Reason #2. Standardizing study data often requires mapping data that exist in legacy formats. The RDF provides powerful mapping capabilities, using standard predicates (i.e. relationships between variables and data points) such as owl:equivalentClass and owl:sameAs. One can also leverage other existing ontologies such as SKOS (Simple Knowledge Organization System). By entering a single RDF triple in a database, one can assert an existing variable as equivalent to standard variable and the mapping is essentially complete from a computational standpoint.

Reason #3. Standardizing study data requires implementing not just a single standard, but a suite of exchange, terminology, and analysis standards. One needs to link all these standards together in a web of data and metadata. For example, a variable from Exchange Standard A has permissible terms from Terminology B. All of these are currently documented using various formats across various sources. Integrating all the necessary standards for implementation is very labor intensive, particularly as each standard evolves and different versions emerge. All the necessary standards can be expressed in the RDF, which is uniquely designed to link data across multiple sources.  One can link multiple standards in one single ontology, which is published and maintained on the web as a resource. This would greatly simplify implementation and maintenance.

Reason #4. The RDF (and related standards) can be used to represent not only the study data, but the metadata, including definitions for derived data, the validation rules, and even the analysis plan. Any kind of information can be represented using RDF and this enables computers to link everything together for easy access and analysis. FDA guidances, regulations, and statutes can be expressed in the RDF. Why is this useful? If study data are expressed in the RDF, one can link to the relevant guidance recommendations expressed in the RDF and computers can help determine if the data are guidance-compliant. For example, an FDA guidance could have a series of RDF triples describing the recommended properties of a nonclinical skin toxicity study. A computer can then compare those recommendations with the actual properties of a study and identify any discrepancies. To my knowledge, no other existing standard is capable of supporting this important use case, which is currently a very time consuming, manual process. It is often very costly when discrepancies are identified too late, after studies are well underway or complete.

Reason #5. Another advantage is that RDF data can reside on the web and be easily accessible, easily queried, and easily combined with other RDF data. Assuming security concerns are appropriately addressed (i.e. proprietary data must reside behind firewalls and accessible only to authorized entities), this supports a future state where data are no longer exchanged, but users are simply provided access to the data on the web. RDF and related standards already support this distributed nature of managing and querying data from multiple sources.

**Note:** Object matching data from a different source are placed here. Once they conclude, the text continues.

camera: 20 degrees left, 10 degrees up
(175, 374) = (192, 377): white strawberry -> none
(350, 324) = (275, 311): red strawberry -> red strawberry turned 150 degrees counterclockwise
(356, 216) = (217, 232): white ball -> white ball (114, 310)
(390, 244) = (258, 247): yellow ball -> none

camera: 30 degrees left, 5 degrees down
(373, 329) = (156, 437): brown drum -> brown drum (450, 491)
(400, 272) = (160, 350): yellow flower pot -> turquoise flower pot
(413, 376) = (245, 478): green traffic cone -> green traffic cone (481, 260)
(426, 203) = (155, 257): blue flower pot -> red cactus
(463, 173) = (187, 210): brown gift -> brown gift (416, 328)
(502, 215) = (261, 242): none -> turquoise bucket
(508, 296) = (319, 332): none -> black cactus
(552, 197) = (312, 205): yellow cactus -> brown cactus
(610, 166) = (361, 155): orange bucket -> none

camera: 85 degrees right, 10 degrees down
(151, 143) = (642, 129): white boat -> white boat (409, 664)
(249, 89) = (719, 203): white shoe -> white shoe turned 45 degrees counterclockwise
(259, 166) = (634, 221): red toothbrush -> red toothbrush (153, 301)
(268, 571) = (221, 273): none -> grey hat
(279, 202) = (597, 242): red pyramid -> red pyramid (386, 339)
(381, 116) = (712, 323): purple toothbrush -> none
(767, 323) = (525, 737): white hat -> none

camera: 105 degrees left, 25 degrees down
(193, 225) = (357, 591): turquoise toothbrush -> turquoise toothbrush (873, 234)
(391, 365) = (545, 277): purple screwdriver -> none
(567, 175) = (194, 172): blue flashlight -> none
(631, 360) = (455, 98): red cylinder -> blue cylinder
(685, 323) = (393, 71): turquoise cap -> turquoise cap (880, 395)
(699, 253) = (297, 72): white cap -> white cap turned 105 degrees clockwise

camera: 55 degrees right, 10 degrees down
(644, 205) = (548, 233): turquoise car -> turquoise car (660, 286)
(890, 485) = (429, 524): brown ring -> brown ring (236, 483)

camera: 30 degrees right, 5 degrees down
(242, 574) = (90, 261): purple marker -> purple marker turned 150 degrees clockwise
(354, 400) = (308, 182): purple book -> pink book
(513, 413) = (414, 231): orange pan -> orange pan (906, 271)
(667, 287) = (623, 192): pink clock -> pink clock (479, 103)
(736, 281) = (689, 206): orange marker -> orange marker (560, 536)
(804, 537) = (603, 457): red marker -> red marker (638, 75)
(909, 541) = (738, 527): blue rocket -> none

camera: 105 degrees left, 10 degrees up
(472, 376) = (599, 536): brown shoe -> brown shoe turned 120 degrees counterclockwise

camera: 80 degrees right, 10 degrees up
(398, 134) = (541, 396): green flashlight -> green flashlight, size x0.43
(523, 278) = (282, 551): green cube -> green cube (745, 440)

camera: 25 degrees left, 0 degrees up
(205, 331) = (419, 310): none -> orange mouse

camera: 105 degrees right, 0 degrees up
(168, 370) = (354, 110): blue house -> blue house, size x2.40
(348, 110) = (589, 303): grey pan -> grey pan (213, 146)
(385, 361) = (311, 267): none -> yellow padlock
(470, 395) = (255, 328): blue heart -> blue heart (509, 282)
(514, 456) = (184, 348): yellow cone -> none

Many of these benefits will take time to realize, but I think it's important to take a long-term perspective. I admit my analysis comes from a novice who has only begun to scratch the surface of the RDF and what it offers. I welcome thoughts from true RDF experts. I strongly encourage those not that familiar with the RDF to learn more about it. I have personally found this resource to be quite useful. There are clearly major technical challenges to overcome, but in my humble opinion, RDF represents the most promising alternative for the future of study data exchange. It would enhance computable semantic interoperability and open a new era in managing and integrating data from multiple sources, which in my view is the key for the next major phase of medical discoveries.